Consigne A
Présentez sous forme de liste numérotée les lignes des enregistrements, depuis celle qui contient « At how many » jusqu'à la dernière ligne des enregistrements incluse, en omettant les lignes vides. Laissez les images hors de la réponse, s'il vous plaît.
══ Texte source ══
Mon travail consiste à vous aider à acquérir l’aptitude à philosopher plutôt qu’à vous faire apprendre par cœur les théories des philosophes, donc, dans l’exemple choisi, à vous faire réaliser que tout instant est précieux parce que quelque chose de vous y meurt plutôt qu’à émettre tout un tas de suppositions sur la mort. C’est très paradoxal, nous perdons notre temps à constituer des hypothèses sur la mort alors qu’elle est exactement ce que nous vivons dans le présent. Comme pour de très nombreuses questions que nous nous posons, nous ne nous apercevons pas que la solution n’est pas un but vers lequel il nous faudrait aller mais cela même qui nous est donné dés le départ, comme un homme qui chercherait la richesse sans se rendre compte qu’il a les fesses posées sur un trésor.
Pratiquer la philosophie comme une aptitude plutôt que comme un pur travail de mémoire, qu’est-ce que ça suppose ? Comme la nage, ça suppose un « déclic ». Tout le monde sait nager, en fait parce que physiquement la densité de l’eau permet à tous les corps humains de flotter et de se déplacer à la surface avec des mouvements calmes et maîtrisés. Ne pas savoir nager, c’est seulement croire qu’on ne sait pas nager. De la même façon, quelque chose vous porte nécessairement à faire de la philosophie, quoi ? La conscience que l’on prend parfois d’un décalage entre l’attitude qu’il est convenu d’adopter face à une situation parmi les hommes et la stricte réalité de cette situation. Il s’agit simplement d’être en phase avec la réalité de la situation présente telle qu’elle est et non telle que nous voudrions qu’elle soit, mais percevoir les choses telles qu’elles sont, c’est un exercice très difficile, très exigeant.
C’est l’une des raisons pour lesquelles il convient absolument que le cours de philosophie soit une parenthèse dans notre existence sociale au milieu des autres. Pour vivre avec les autres et être accepté d’eux, il faut passer par des images, des formules convenues qu’on balance à droite à gauche (qui s’interroge vraiment sur la santé de quelqu’un quand il lui demande si ça va ?). Cela n’est ni bien ni mal, c’est une contrainte de la vie en collectivité. Mais en cours de Philosophie, nous pouvons suspendre, le temps de la séance, le cours de ces habitudes et constater qu’elles contribuent à falsifier complètement notre rapport aux autres, à l’existence à nous-mêmes, c’est alors que viennent à la surface des questions qui nous troublent et nous semblent parfois absurdes parce qu’elles partent d’un souci qui n’a plus aucun rapport avec celui d’être accepté et reconnu par les autres en société. Il y a donc quelque chose dans la philosophie qui est extrêmement attentif à désamorcer les dynamiques nées des effets de groupe. Quand vous entrez dans la salle d’un cours de philosophie, j’aimerai beaucoup que vous compreniez et que vous vous souveniez qu’aussi entouré que vous puissiez être de vos camarades, vous entrez seul, de la même façon qu’à la fin des fins, vous vivez seul.
═══
══ Données fournies ══
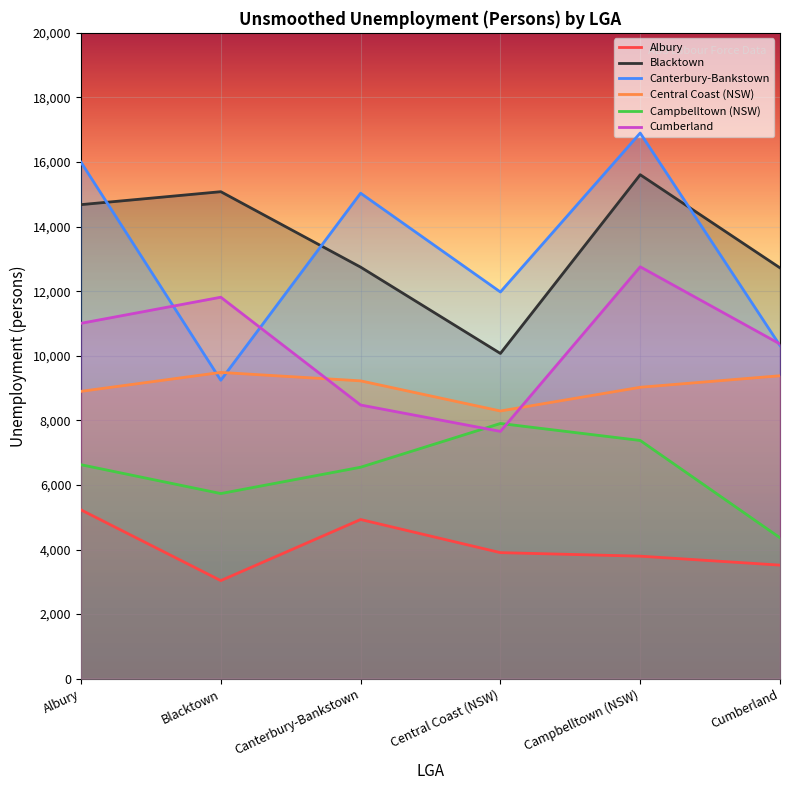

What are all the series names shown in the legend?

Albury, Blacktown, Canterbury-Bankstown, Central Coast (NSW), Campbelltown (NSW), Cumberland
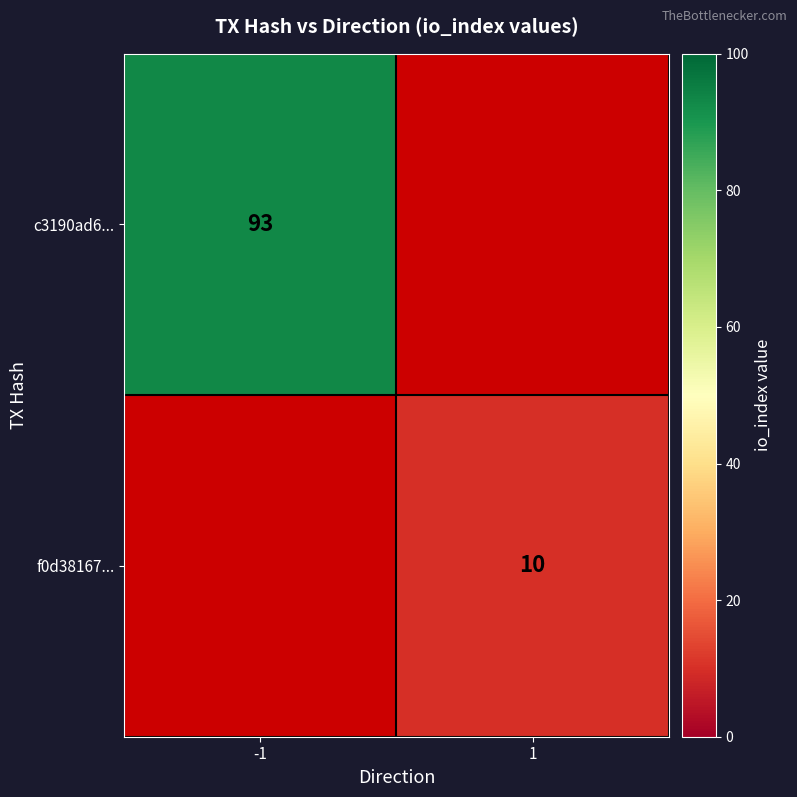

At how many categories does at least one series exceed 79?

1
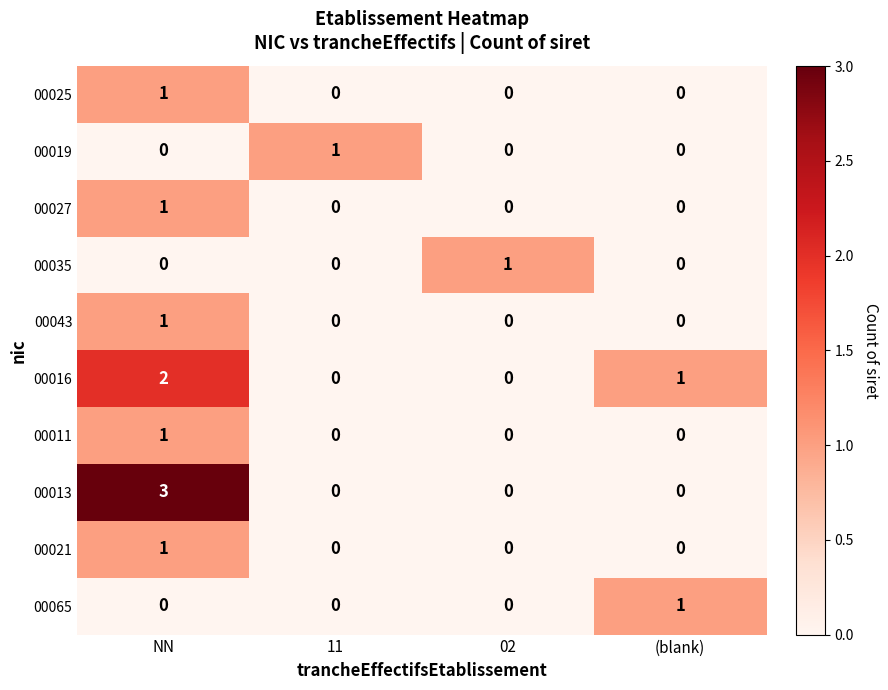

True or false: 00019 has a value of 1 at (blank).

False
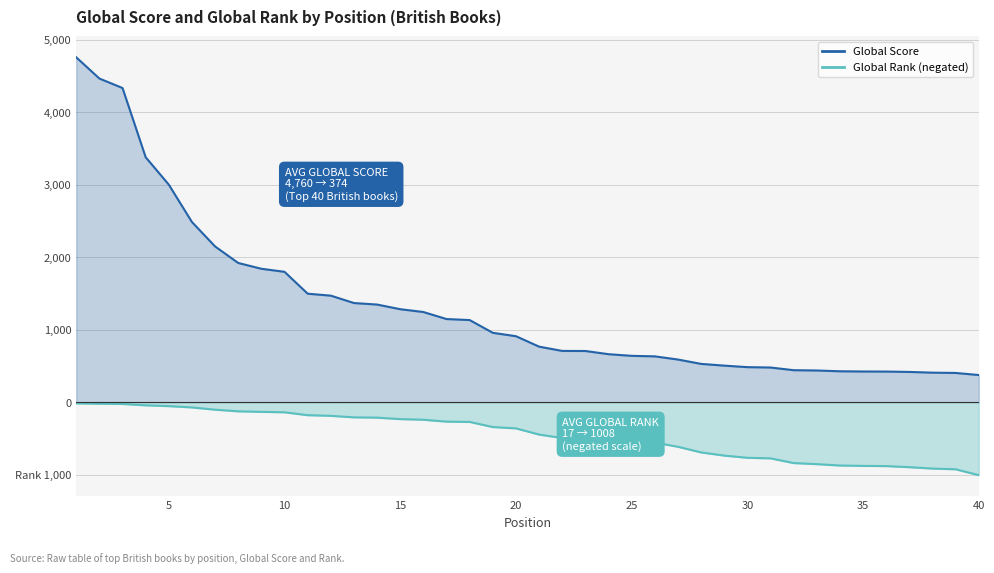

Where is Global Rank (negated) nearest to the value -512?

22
═══
Consigne B
Traduisez en anglais cette phrase du texte sur la philosophie : « Ne pas savoir nager, c’est seulement croire qu’on ne sait pas nager. »

Réponse A
1. At how many categories does at least one series exceed 79?
2. 1
3. True or false: 00019 has a value of 1 at (blank).
4. False
5. Where is Global Rank (negated) nearest to the value -512?
6. 22

Réponse B
Not knowing how to swim is only believing that you don't know how to swim.